== Texte extrait ==
───
Alors que la production européenne des pâtes et papiers pourrait être ainsi améliorée, et le sera vraisemblablement, ceci entraînera nécessairement une diminution des approvisionnements en grumes à sciage, et par conséquent en sciages. Cependant, les besoins annuels de l'Europe en sciages croissent à un faible taux (les quantités nécessaires en 1975 ne dépasseront que de 12-13 millions de m³ celles de 1960), si bien que la totalité de cette augmentation pourrait apparemment être satisfaite sans beaucoup de difficultés à partir des ressources hors d'Europe. Comme la production européenne pourrait également satisfaire une partie importante de cette augmentation - particulièrement si on revise les aménagements forestiers par exemple en raccourcissant les rotations, pour utiliser plus complètement les réserves existantes - les perspectives des approvisionnements en grumes à sciage et en sciages sont relativement bonnes; et ceci peut provoquer une diversion délibérée d'une partie des ressources résineuses européennes des sciages vers les autres produits. Indépendamment du fait que ces derniers peuvent donner de meilleurs profits, il est plus avantageux d'importer les sciages qui peuvent être produits à partir de 1 m³ de bois rond que le volume équivalent de pâte à papier, de panneaux de particules ou de panneaux de fibre.

Les perspectives pour 1975

En résumé, on peut s'attendre que l'Europe, dans l'avenir, sera amenée à se ravitailler outre-mer dans une plus grande mesure: l'augmentation des ressources domestiques sera sujette à des limitations économiques, et les ressources d'outre-mer non seulement aideront à combler le déficit, mais encore, sous réserve que les tarifs soient changés de façon à encourager le commerce des produits qui sont fabriqués à moindre coût ailleurs, permettront en général de stopper la hausse des prix des produits du bois en Europe. Les programmes de production en Europe, qu'il s'agisse de politiques forestières destinées à améliorer la production des bois ronds, ou de développements industriels qui affectent la production des produits du bois, devront par conséquent tenir compte de cette situation changeante. Dans le tableau 7, on a essayé de présenter ensemble les diverses tendances et développements prévus pour faire apparaître l'équilibre possible quantitativement en 1975. Pour la plupart des articles, deux chiffres ont été donnés, représentant d'un côté les limites supérieures et inférieures de la gamme des besoins prévus et de l'autre les situations correspondantes possibles de l'offre.

On doit encore souligner que ces estimations ne couvrent pas, et ne pourraient couvrir, la gamme complète des besoins et, des ressources possibles qui pourraient apparaître en 1975. Cependant, ceci n'a pas une grande importance. Si l'économie européenne croît à un taux qui dépasse même le niveau le plus haut de la croissance prévue dans cette étude, cela signifie simplement que le niveau le plus haut des besoins, et les problèmes de la satisfaction de ces besoins, devraient être satisfaits avant 1975. Inversement, si la croissance était plus basse que celle qui a été prévue, le niveau correspondant des besoins ne serait atteint que quelques années après 1975. Ce qu'il faut retenir est que tôt ou tard l'Europe aura besoin de ces quantités de bois. Par ailleurs, il n'y a aucune raison de douter que la structure des besoins, et les problèmes associés à, la satisfaction de ces besoins, seront tels que cette étude les a envisagés, indépendamment de l'année où ils apparaîtront effectivement. Du tableau 7 et de la description précédente, les aspects saillants de cette situation peuvent être résumés comme suit:

1. Il est prévu que les besoins en bois de l'Europe, même avec une croissance économique lente, s'élèveront considérablement plus vite que les quantités enlevées prévues des forêts européennes dans l'état actuel des politiques et des plans forestiers, et dans le cadre actuel des conditions économiques, de la production et de l'exploitation du bois.
───
== Extrait de données ==
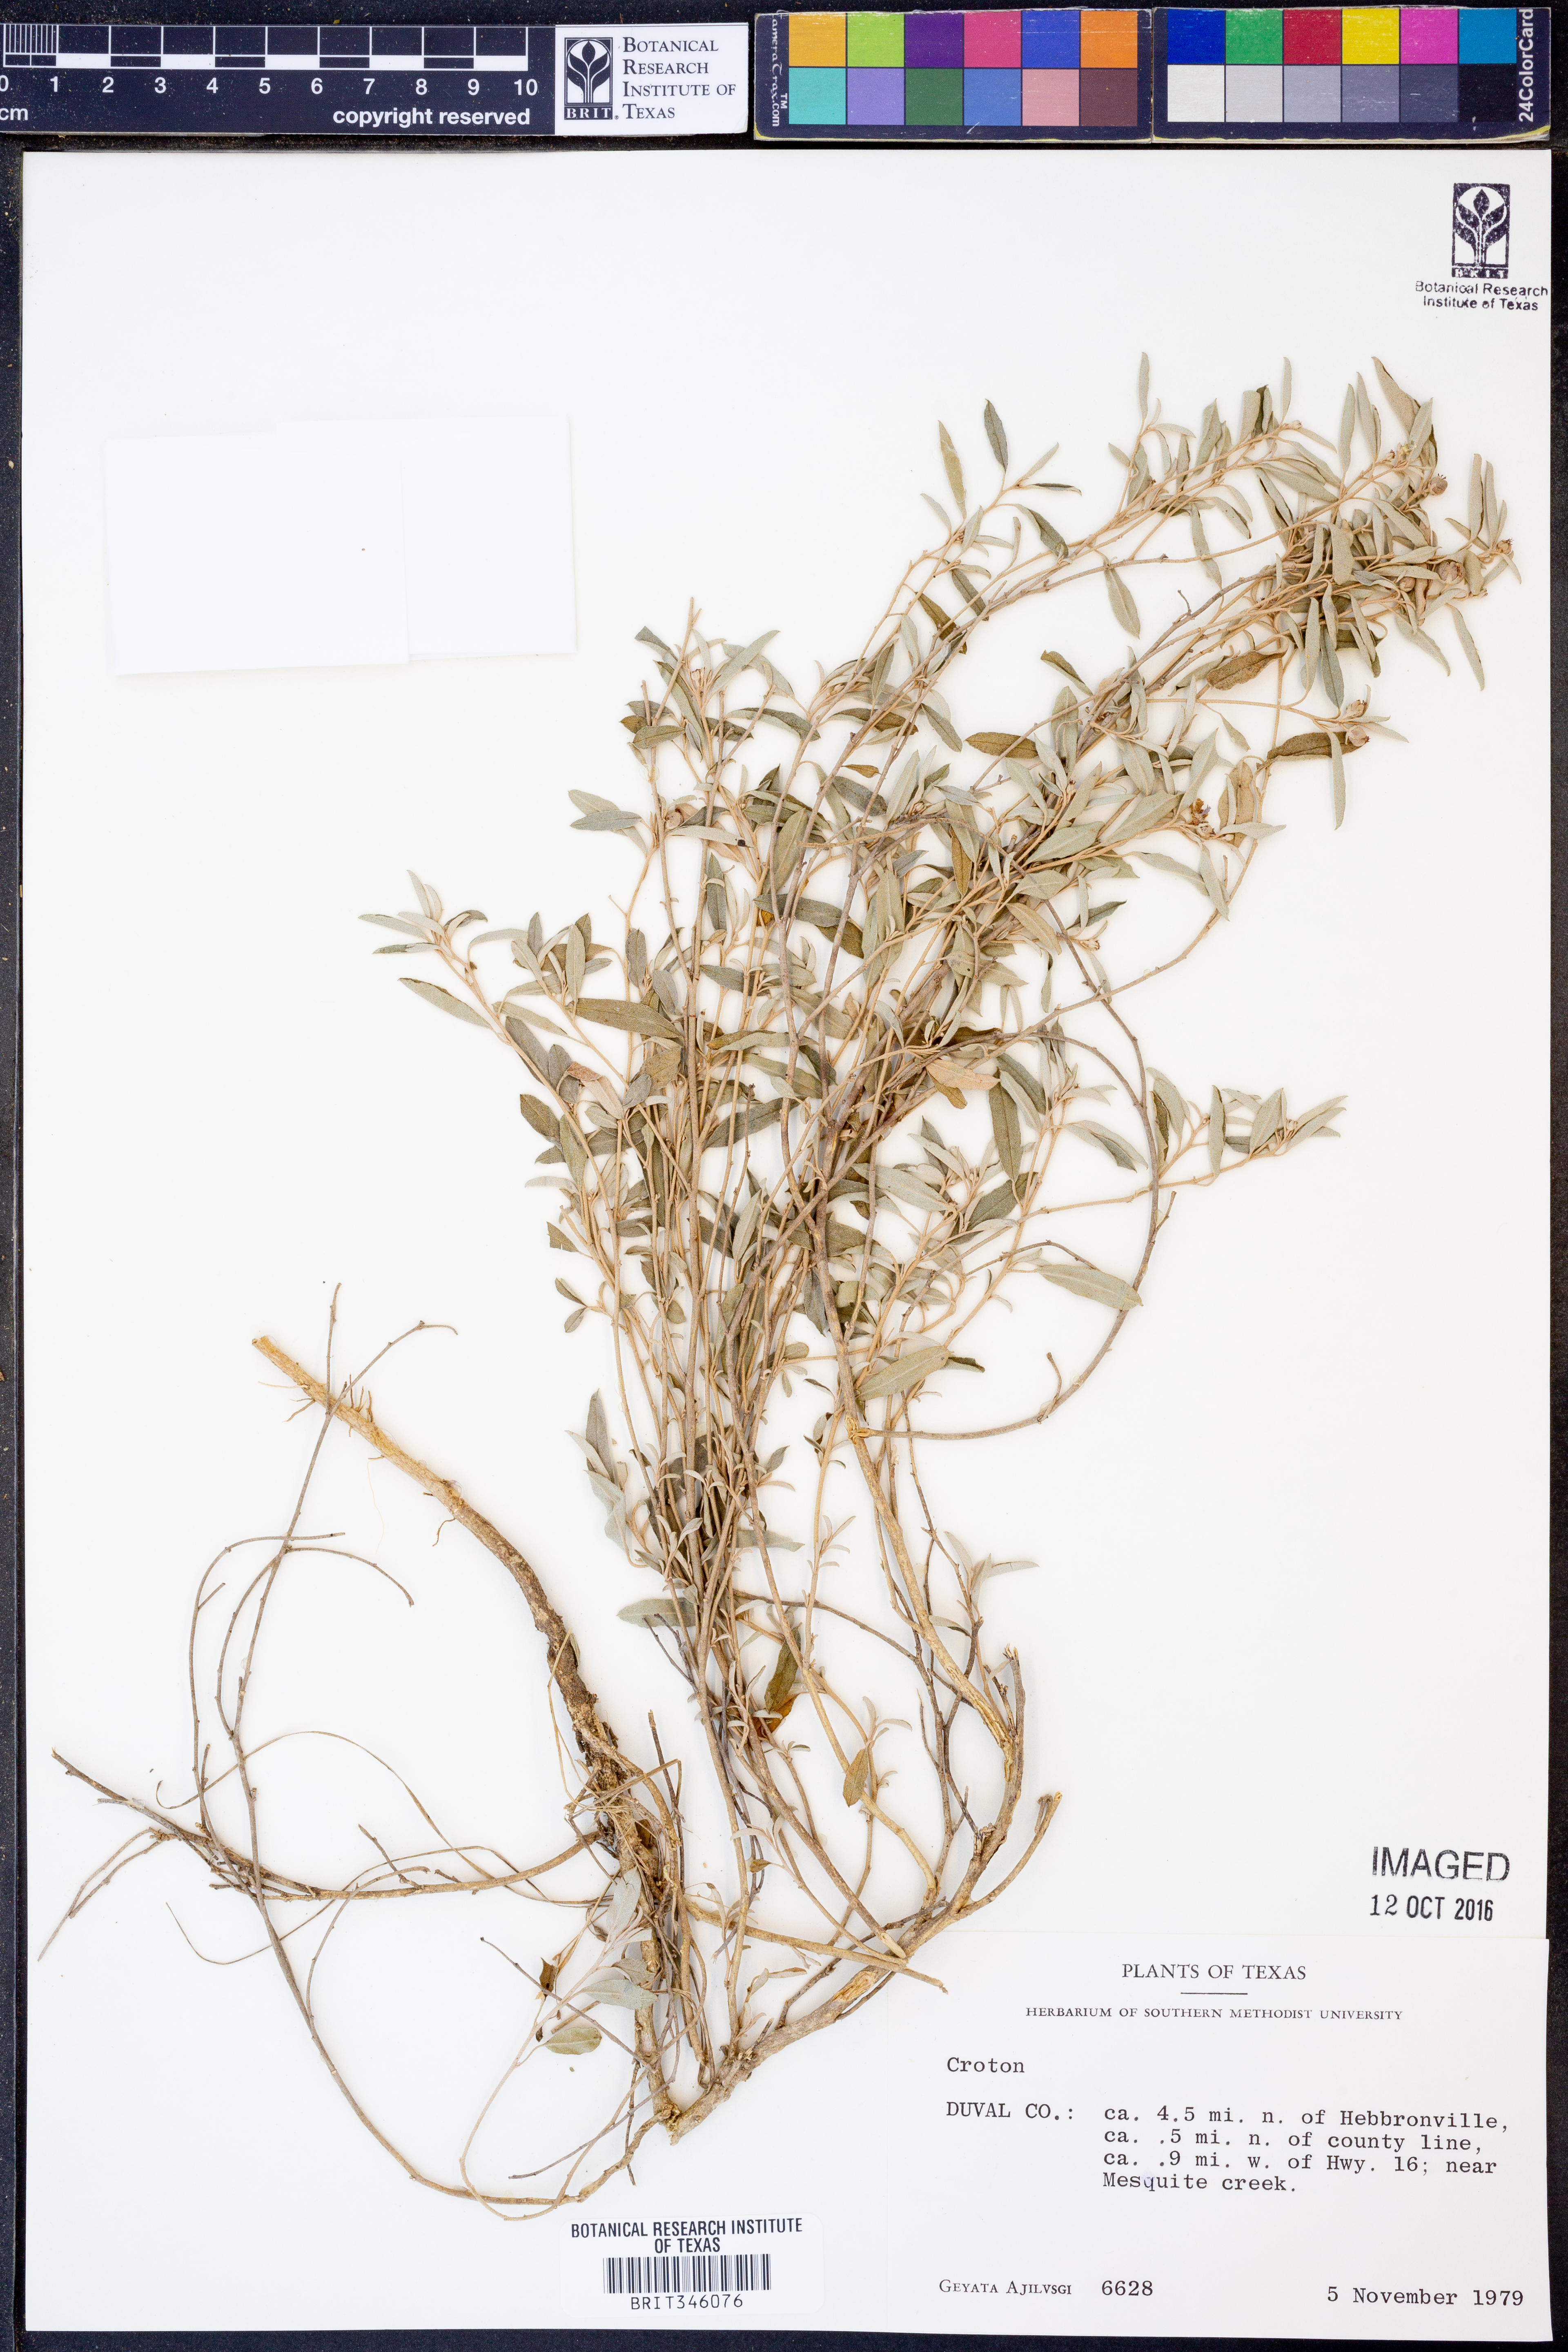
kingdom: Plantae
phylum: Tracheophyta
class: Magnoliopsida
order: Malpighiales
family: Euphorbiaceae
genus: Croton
───
== Consigne écrite 1 ==
Veuillez répondre à ces questions sur le texte consacré à l'approvisionnement européen en bois :
(a) De combien les quantités de sciages nécessaires en 1975 dépasseront-elles celles de 1960 ?
(b) Qu'a-t-on essayé de présenter ensemble dans le tableau 7 ?
(c) Si la croissance était plus basse que prévu, quand le niveau correspondant des besoins serait-il atteint ?
== Consigne écrite 2 ==
Poursuivez le texte sur l'approvisionnement européen en bois après son point 1.

== Réponse attendue 1 ==
(a) De 12 à 13 millions de m³.
(b) Les diverses tendances et développements prévus, pour faire apparaître l'équilibre possible quantitativement en 1975.
(c) Quelques années seulement après 1975.

== Réponse attendue 2 ==
2. Indépendamment du niveau actuel des besoins qui peuvent apparaître en pratique., le déséquilibre le plus important quantitativement doit se manifester dans les bois à pâte. Mais le déséquilibre le plus important qualitativement sera dans les grumes de haute qualité pour les contre-plaqués et les placages et dans les sciages de haute qualité.

3. La mesure dans laquelle les volumes supplémentaires pourraient apparaître ou apparaîtront, soit à partir des quantités enlevées en Europe, soit à partir des ressources d'outre-mer, dépendra vraisemblablement

a) des résultats obtenus pour abaisser les coûts d'abattage, de façonnage et de conversion en Europe;

b) de la revision des tarifs qui permettrait l'importation de produits qui sont fabriqués plus économiquement dans les régions riches en bois du monde.

4. Ces développements auront les résultats suivants:

a) l'Europe sera en mesure de produire tous les feuillus de basse et moyenne qualité nécessaires, mais n'aura pas assez de bois résineux de toutes catégories ni assez de bois de qualité de chaque groupe d'espèces;

b) ceci encouragera d'abord: (i) l'emploi de sciages feuillus en remplacement des sciages résineux (ii) l'utilisation maximum des pâtes à fibres courtes des bois feuillus; (iii) l'utilisation maximum des bois feuillus pour les panneaux de fibre et de particules. Par ailleurs, l'augmentation relativement modeste des besoins en sciages résineux et la valeur des industries basées sur les pâtes à fibres longues encourageront vraisemblablement un transfert continu d'une partie des résineux ayant les dimensions de grumes à sciage vers les industries de la pâte.

c) Ceci étant, l'Europe devra se tourner vers d'autres parties du monde pour une partie croissante de ses besoins pour: (i) les sciages, placages et contre-plaqués de qualité à partir des essences tropicales feuillues; (ii) les sciages résineux; et (iii) les pâtes de bois à fibres longues et les produits de la pâte, tels que le papier journal et les papiers d'emballage kraft, qui ont une teneur élevée en fibres de bois.

TABLEAU 7. - ESSAI DE BILAN DES DISPONIBILITÉS ET DES BESOINS EN BOIS D'ŒUVRE ET D'INDUSTRIE EN EUROPE EN 1975 (Besoins de bois ronds en millions de m³)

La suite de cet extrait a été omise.